A contradição humana do Afonso Cruz (Editora Peirópolis, 2014) é um livro infantojuvenil genial. Ele pega treze situações inusitadas do dia a dia, que são facilmente explicadas pela ciência ou pela filosofia, mas que aos olhos das crianças se tornam verdadeiros mistérios e transforma em um texto engraçado e inteligente. O projeto gráfico e as ilustrações apostam em um vermelho vibrante, misturado com branco e preto. O texto interage com as ilustrações, que também são do Afonso Cruz e contribuem com a viagem alucinante que é este livro. A obra foi vencedora do Prêmio SPA/RTP para melhor livro de literatura infantojuvenil de 2011 e selecionado para a exposição White Ravens (2011).


Os personagens são impagáveis e divertidos. São construídos através de características comuns e ao mesmo tempo absurdas, mas que, aos olhos dos adultos já deixaram de ser fantásticas a algum tempo. A obra é um livro sobre as contradições da vida, sobre coisas que causam espanto ou incredulidade e que vamos naturalizando ao longo da vida. Ao escrever como se fosse uma criança, o autor se reconecta com esse espanto diante das coisas “inexplicáveis” da vida, como aquela famosa fase dos “porquês” que a maioria das crianças passam.

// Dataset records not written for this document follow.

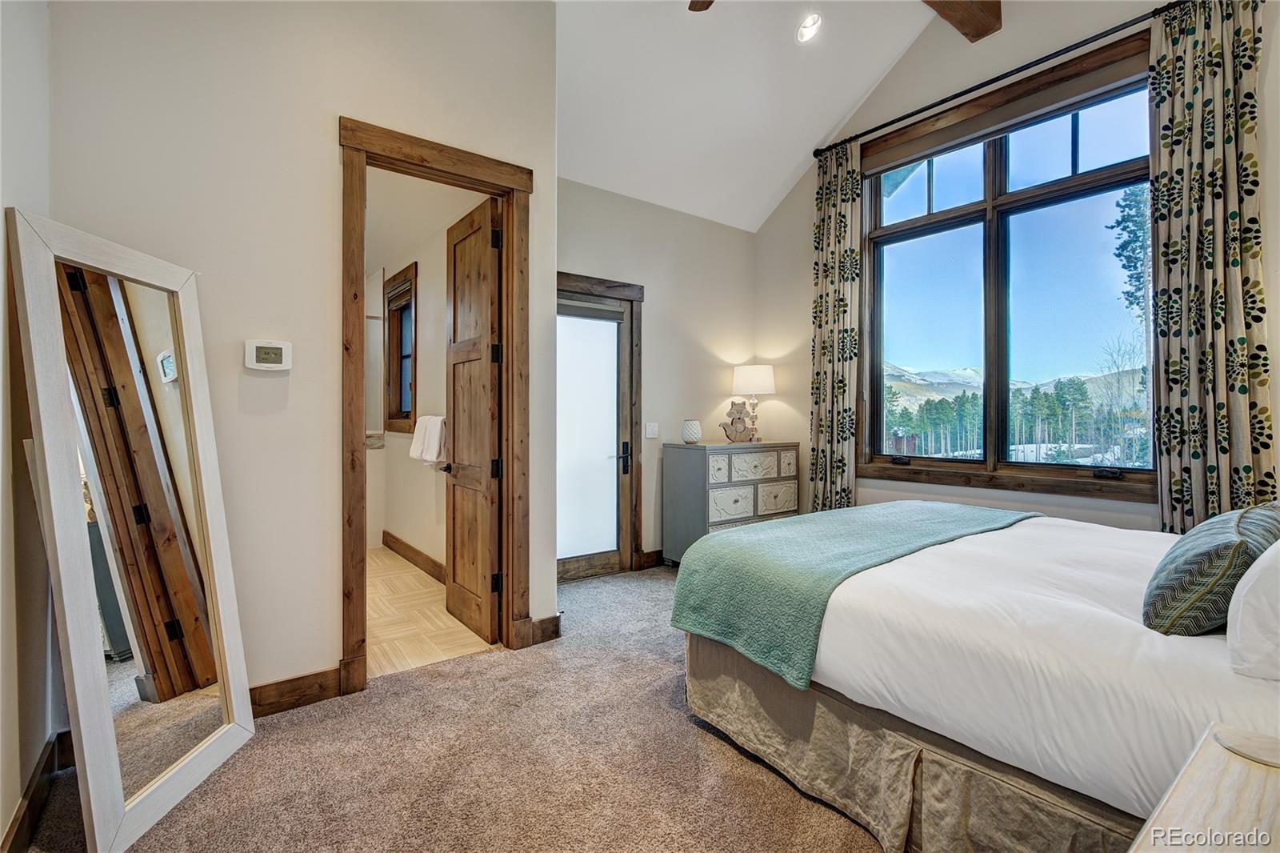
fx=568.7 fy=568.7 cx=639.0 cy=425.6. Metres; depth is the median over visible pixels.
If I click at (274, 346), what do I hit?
thermostat
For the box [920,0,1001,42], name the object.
ceiling beam
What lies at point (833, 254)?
curtain
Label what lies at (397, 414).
bathroom window
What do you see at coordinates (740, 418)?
decorative sculpture
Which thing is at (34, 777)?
baseboard
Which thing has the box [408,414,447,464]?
towel
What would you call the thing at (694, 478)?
dresser
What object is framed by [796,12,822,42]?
recessed light
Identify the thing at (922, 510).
green blanket
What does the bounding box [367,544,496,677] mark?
bathroom floor
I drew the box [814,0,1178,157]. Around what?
curtain rod
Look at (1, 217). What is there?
left wall
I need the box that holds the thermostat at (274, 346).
[244,339,292,370]
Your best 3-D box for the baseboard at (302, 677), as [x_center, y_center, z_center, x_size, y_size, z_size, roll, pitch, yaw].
[-1.733,1.088,2.069,1.184,0.122,0.021,0,0,-37]
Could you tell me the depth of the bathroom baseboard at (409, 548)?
4.51 m
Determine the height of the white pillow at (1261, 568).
0.358 m
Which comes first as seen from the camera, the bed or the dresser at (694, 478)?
the bed
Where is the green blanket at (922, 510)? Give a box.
[668,498,1035,690]
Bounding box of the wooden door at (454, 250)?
[444,193,502,644]
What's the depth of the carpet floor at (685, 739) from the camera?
1.90 m
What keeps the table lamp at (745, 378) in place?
on the dresser at (694, 478)
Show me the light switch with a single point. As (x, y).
(650, 431)
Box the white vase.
[680,419,702,443]
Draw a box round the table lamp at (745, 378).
[732,362,776,439]
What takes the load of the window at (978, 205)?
in the window wall at (1278, 401)
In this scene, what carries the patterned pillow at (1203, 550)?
on the bed
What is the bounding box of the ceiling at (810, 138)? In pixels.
[550,0,950,231]
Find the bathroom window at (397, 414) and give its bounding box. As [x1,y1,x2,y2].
[383,262,417,434]
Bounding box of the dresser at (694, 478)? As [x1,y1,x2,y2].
[662,439,799,563]
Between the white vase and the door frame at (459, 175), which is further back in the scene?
the white vase
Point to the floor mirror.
(178, 699)
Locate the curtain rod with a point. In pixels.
(1121, 26)
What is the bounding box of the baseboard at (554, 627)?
[526,614,561,644]
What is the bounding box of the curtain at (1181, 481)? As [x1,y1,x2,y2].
[1146,0,1272,529]
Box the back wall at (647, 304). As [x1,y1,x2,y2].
[556,177,755,573]
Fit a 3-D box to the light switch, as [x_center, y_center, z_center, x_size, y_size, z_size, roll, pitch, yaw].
[0.099,0.034,4.452,0.112,0.122,0.014,0,0,-37]
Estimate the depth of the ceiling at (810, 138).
3.75 m
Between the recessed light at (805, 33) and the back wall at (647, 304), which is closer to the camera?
the recessed light at (805, 33)
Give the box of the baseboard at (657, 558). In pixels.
[639,548,664,568]
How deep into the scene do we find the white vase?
4.38 m
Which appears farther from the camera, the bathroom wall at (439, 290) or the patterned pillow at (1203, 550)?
the bathroom wall at (439, 290)
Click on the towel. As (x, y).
(426, 456)
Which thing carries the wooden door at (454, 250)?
attached to the door frame at (459, 175)
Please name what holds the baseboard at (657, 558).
attached to the back wall at (647, 304)
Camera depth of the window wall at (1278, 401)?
3.67 m
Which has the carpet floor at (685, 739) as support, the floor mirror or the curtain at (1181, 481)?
the floor mirror
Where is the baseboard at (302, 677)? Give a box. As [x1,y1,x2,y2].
[249,666,343,717]
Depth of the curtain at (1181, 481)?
2.62 m
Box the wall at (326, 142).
[41,0,558,715]
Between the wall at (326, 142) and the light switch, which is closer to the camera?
the wall at (326, 142)
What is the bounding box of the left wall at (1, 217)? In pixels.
[0,0,55,850]
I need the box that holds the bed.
[673,499,1279,852]
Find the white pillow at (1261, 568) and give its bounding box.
[1225,537,1279,679]
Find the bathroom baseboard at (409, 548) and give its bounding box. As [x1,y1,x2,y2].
[382,531,446,583]
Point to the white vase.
(692, 434)
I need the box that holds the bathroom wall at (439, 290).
[367,175,485,575]
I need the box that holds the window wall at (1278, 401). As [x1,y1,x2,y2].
[759,1,1279,533]
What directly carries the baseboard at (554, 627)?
attached to the wall at (326, 142)
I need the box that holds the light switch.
[644,421,659,438]
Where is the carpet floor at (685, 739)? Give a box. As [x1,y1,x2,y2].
[7,560,887,852]
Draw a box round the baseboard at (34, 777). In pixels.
[0,729,69,852]
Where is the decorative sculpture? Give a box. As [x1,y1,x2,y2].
[718,398,756,442]
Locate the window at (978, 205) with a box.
[861,29,1157,506]
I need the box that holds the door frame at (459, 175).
[336,116,532,696]
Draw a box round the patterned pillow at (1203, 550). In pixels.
[1142,500,1279,634]
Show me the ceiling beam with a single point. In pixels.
(978, 14)
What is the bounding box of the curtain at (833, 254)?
[807,137,863,514]
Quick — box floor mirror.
[8,204,257,850]

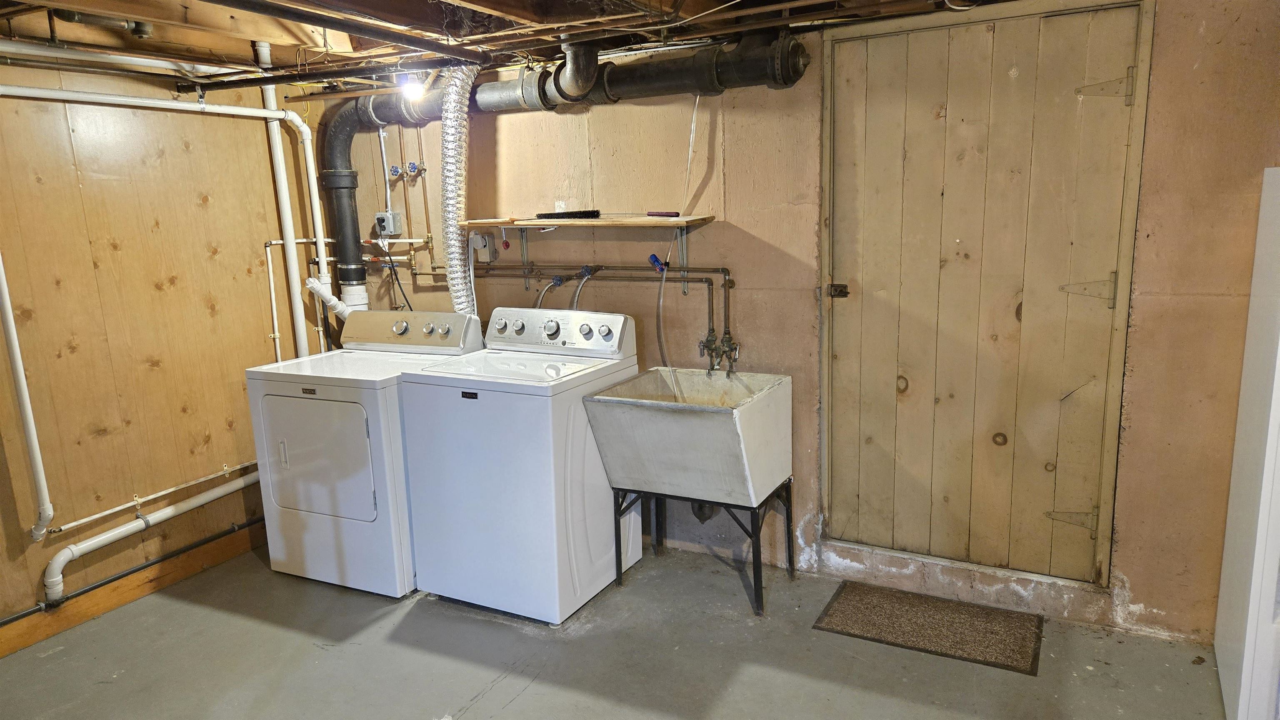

Temos a tia que ama pássaros, mas os prende em gaiolas. O vizinho músico que só toca canções tristes e fica feliz com isso. A moça que “possui mais amigos no mundo” e ao mesmo tempo se sente sozinha. A mulher que passa a vida na academia, se gaba de ter as coxas firmes, mas é incapaz de subir uns lances de escadas.


Brincando com as palavras, com situações familiares do nosso cotidiano e muita ironia, Afonso Cruz traz para o universo infantil algumas reflexões filosóficas em relação a contradição humana. O interessante de seu texto é elas, vista por olhos adultos, se torna apenas contradições propriamente ditas, que ganham um caráter explicado pela máxima “as coisas são como são”. Analisadas pelos olhos das crianças, as contradições viram mistério, curiosidade e ingrediente para fabulação.